Igneous is an easy place to get jumped, and a hard place to get found. It took me the better part of an hour just to pick the right bar, and I dropped two cutpurses and a gorgon mugger in that span. All, might I add, without recourse to a single blast of sound. I might not have been a brilliant swordsman, but I was good enough to take down gutter trash. The fellows in the Worm’s Abode were a step above gutter trash, though, and I made sure I picked out all the exits when I walked into the place.

The goal is to have the collection (which will also include some songs I wrote “as” Dinadan) available in early February.

Ghosts of the Old City

My NaNo project. I have fixed some of the continuity problems in the opening chapters, and cleaned up some speed-induced wordiness. There are more tweaks to make, and probably some more substantive problems that I’m in too close to see. I hope to have a six-chapter segment (about 22,000 words) out to my alpha readers in the next two or three weeks. To whet your appetite, here’s the first part of the prologue:

Maedoc was beginning to lose count of his new starts. The first ones had been his father’s, really: the grand tour of the Cliff States, the ill-fated attempt to buy a title in the merchant city of Mors, the ultimately futile effort to reconcile with Parukhi aristocracy after the Fairworth Treason. By then, Maedoc had begun to make his own new starts: the belated apprenticeship, the brief stint in politics, the gambling in Varna, the pitchforks in Dobrukh, the cattle herd in Ambhol, the second round of gambling in Varna…the terrible, terrible year he’d spent as a junior officer in the Three Rivers War…the third and presumably final round of gambling in Varna, in which he’d only just kept his hands attached at the wrists. And now Maedoc was on a train to Sakurdrilen for yet another attempt at pushing his life into some sort of recognizable shape.

The coach was noisy, but it was far better than steerage. Maedoc was grateful his accent and a few choice words had won him free of that smell. Here amongst the petit-bourgeois, he was instead intensely conscious of his jacket’s threadbare elbows and his boots’ eroded heels. The services of a barber would not have gone amiss either. Still, he put on his best smile, nodded politely at the few other passengers who made eye contact, and tried to get some sense of the place he might someday manage to call home.

Maedoc had never been this far north. He’d seen Shehru territory during the war, of course, but that had been in the hill country. Technically, this broken valley was part of the Republic now, but it still seemed…foreign. The farmsteads were low and stone-walled; the small villages the train sped by seemed too quiet and dark. The fields were small and, though green, did not sing lush songs. Aside from the painted doors, the buildings were as dark as the expanses of bare stone visible here and there. The Heron sometimes disappeared into crevasses, emerging a few furlongs away in angry waterfalls as it leapt and plunged toward the distant bay. Perhaps in the sun, Maedoc thought, it will look less dreary.

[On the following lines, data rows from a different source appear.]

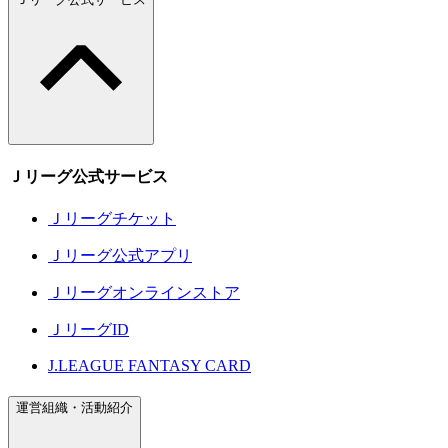
Ｊリーグ公式サービス
Ｊリーグチケット
Ｊリーグ公式アプリ
Ｊリーグオンラインストア
ＪリーグID
J.LEAGUE FANTASY CARD
運営組織・活動紹介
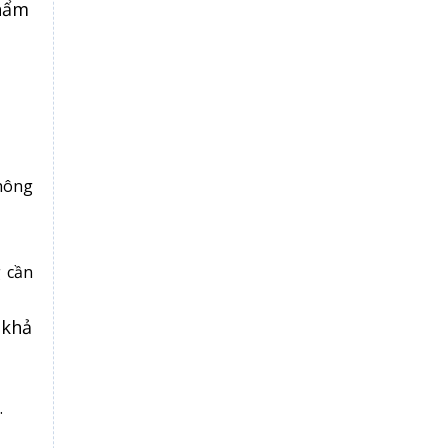
thẩm
hông
 cần
 khả
.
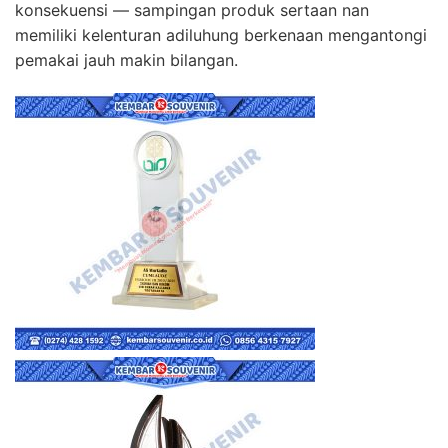
konsekuensi — sampingan produk sertaan nan
memiliki kelenturan adiluhung berkenaan mengantongi
pemakai jauh makin bilangan.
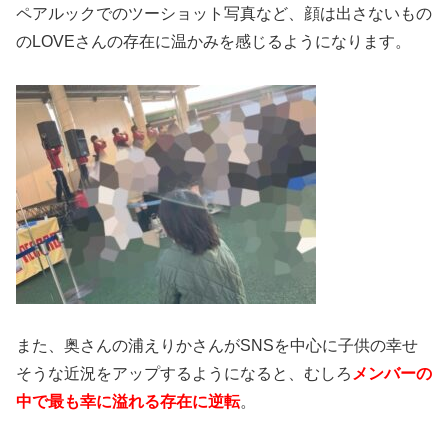
ペアルックでのツーショット写真など、顔は出さないもの
のLOVEさんの存在に温かみを感じるようになります。
また、奥さんの浦えりかさんがSNSを中心に子供の幸せ
そうな近況をアップするようになると、むしろ
メンバーの
中で最も幸に溢れる存在に逆転
。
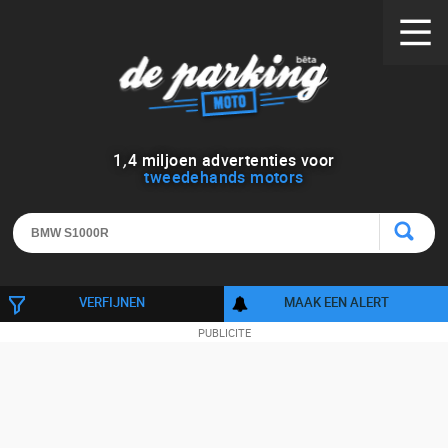
1
,
4
miljoen advertenties voor
tweedehands motors
VERFIJNEN
MAAK EEN ALERT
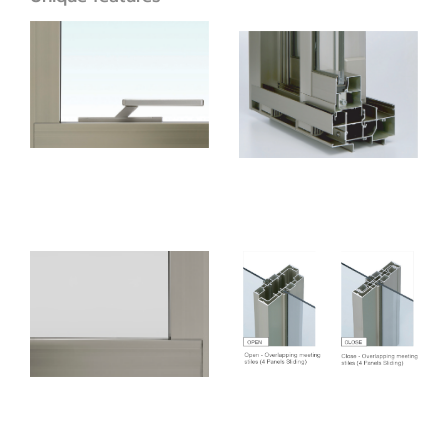
รูปทรงเพรียวบาง
ระบบป้องกันน้ำ 2 ชั้น
(ซ่อนกรอบบานเข้า
ภายในวงกบ)
คู่ชนกลางบานเลื่อนซ้อน
ออกแบบแผงปกปิด
ตัวเข้าหากันแบบสลิม
ภายในวงกบ
(บานเลื่อน 4 บาน)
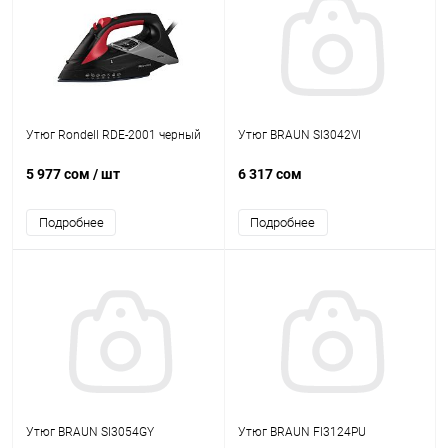
Утюг Rondell RDE-2001 черный
Утюг BRAUN SI3042VI
5 977 сом
/ шт
6 317 сом
Подробнее
Подробнее
Утюг BRAUN SI3054GY
Утюг BRAUN FI3124PU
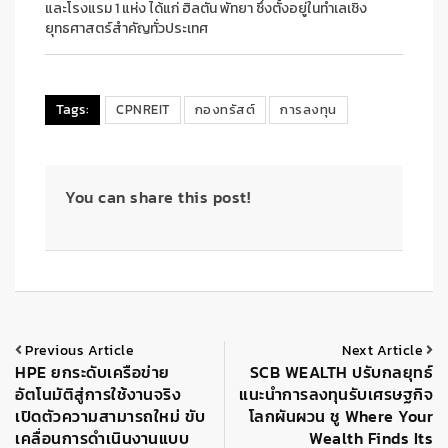
และโรงแรม 1 แห่ง ได้แก่ ฮิลตัน พัทยา ซึ่งตั้งอยู่ในทำเลเชิง
ยุทธศาสตร์สำคัญทั่วประเทศ
Tags:
CPNREIT
กองทรัสต์
การลงทุน
You can share this post!
Previous Article
Next Article
HPE ยกระดับเครือข่าย
SCB WEALTH ปรับกลยุทธ์
อัตโนมัติสู่การใช้งานจริง
แนะนำการลงทุนรับเศรษฐกิจ
เปิดตัวความสามารถใหม่ ขับ
โลกผันผวน ชู Where Your
เคลื่อนการดำเนินงานแบบ
Wealth Finds Its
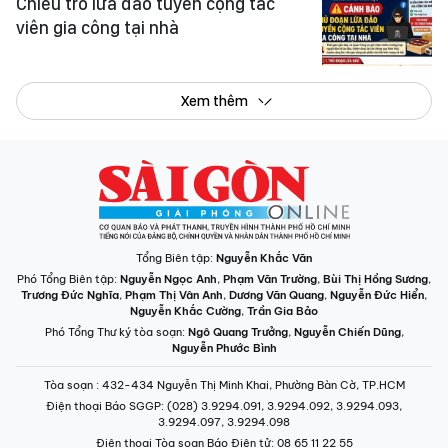
Chiêu trò lừa đảo tuyển cộng tác
viên gia công tại nhà
Xem thêm
Tổng Biên tập:
Nguyễn Khắc Văn
Phó Tổng Biên tập:
Nguyễn Ngọc Anh
,
Phạm Văn Trường
,
Bùi Thị Hồng Sương
,
Trương Đức Nghĩa
,
Phạm Thị Vân Anh
,
Dương Văn Quang
,
Nguyễn Đức Hiển
,
Nguyễn Khắc Cường
,
Trần Gia Bảo
Phó Tổng Thư ký tòa soạn:
Ngô Quang Trưởng
,
Nguyễn Chiến Dũng
,
Nguyễn Phước Bình
Tòa soạn
: 432-434 Nguyễn Thị Minh Khai, Phường Bàn Cờ, TP.HCM
Điện thoại Báo SGGP
: (028) 3.9294.091, 3.9294.092, 3.9294.093,
3.9294.097, 3.9294.098
Điện thoại Tòa soạn Báo Điện tử
: 08 65 11 22 55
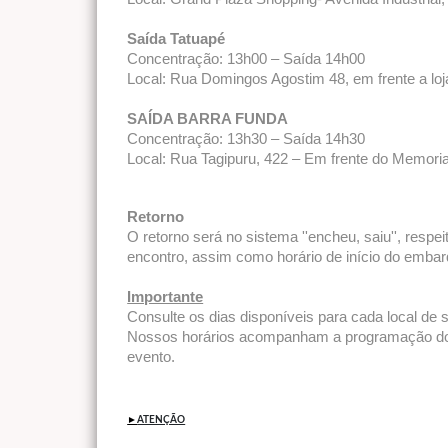
Saída Tatuapé
Concentração: 13h00 – Saída 14h00
Local: Rua Domingos Agostim 48, em frente a lo
SAÍDA BARRA FUNDA
Concentração: 13h30 – Saída 14h30
Local: Rua Tagipuru, 422 – Em frente do Memoria
Retorno
O retorno será no sistema ''encheu, saiu'', resp
encontro, assim como horário de início do embarq
Importante
Consulte os dias disponíveis para cada local de 
Nossos horários acompanham a programação dos 
evento.
►
ATENÇÃO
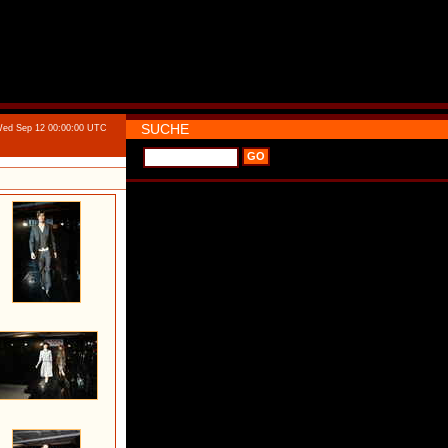
SUCHE
Wed Sep 12 00:00:00 UTC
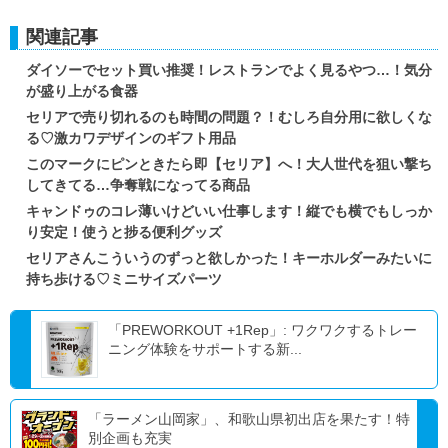
関連記事
ダイソーでセット買い推奨！レストランでよく見るやつ…！気分
が盛り上がる食器
セリアで売り切れるのも時間の問題？！むしろ自分用に欲しくな
る♡激カワデザインのギフト用品
このマークにピンときたら即【セリア】へ！大人世代を狙い撃ち
してきてる…争奪戦になってる商品
キャンドゥのコレ薄いけどいい仕事します！縦でも横でもしっか
り安定！使うと捗る便利グッズ
セリアさんこういうのずっと欲しかった！キーホルダーみたいに
持ち歩ける♡ミニサイズパーツ
「PREWORKOUT +1Rep」: ワクワクするトレー
ニング体験をサポートする新...
「ラーメン山岡家」、和歌山県初出店を果たす！特
別企画も充実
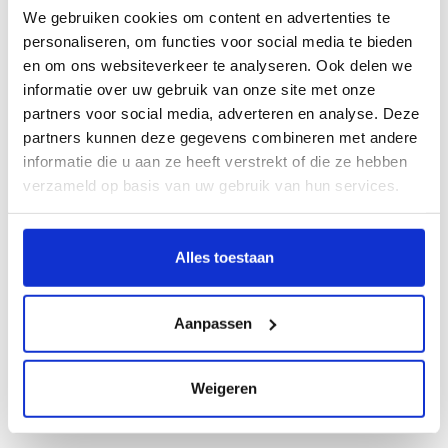
Op voorraad
We gebruiken cookies om content en advertenties te
personaliseren, om functies voor social media te bieden
en om ons websiteverkeer te analyseren. Ook delen we
Little Dutch kraamcadeau
pakket Forest Friends jongen
informatie over uw gebruik van onze site met onze
€47,95
Gold
partners voor social media, adverteren en analyse. Deze
Op voorraad
partners kunnen deze gegevens combineren met andere
informatie die u aan ze heeft verstrekt of die ze hebben
Nijntje kraamcadeau pakket
verzameld op basis van uw gebruik van hun services.
uni Nijntje & Snuffie
€27,50
Op voorraad
Alles toestaan
Personaliseer je cadeau met een
persoonlijk bericht
Aanpassen
Maak je cadeau nog specialer! Vul hierboven
je persoonlijk berichtje in, wij zorgen ervoor
dat deze bij het pakket toegevoegd wordt.
Weigeren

Here and there—and more often as the train approached Sakurdrilen—Maedoc spotted newer farmholds. Parukhi farmholds with wooden fences and long-haired sheep in the yards. Children in loose trousers and jackets watched the sheep. Their fathers watched from porches, unsmiling. How many are veterans given a piece of Shehru as a discharge payment? Land was a powerful incentive for soldiers, he knew, but he also guessed that ‘retirement’ was not always as pleasant as it sounded when the enemy was shooting at you. There would be more former soldiers in Sakurdilen. Active duty ones, too. Six years was not all that long for a war to be over.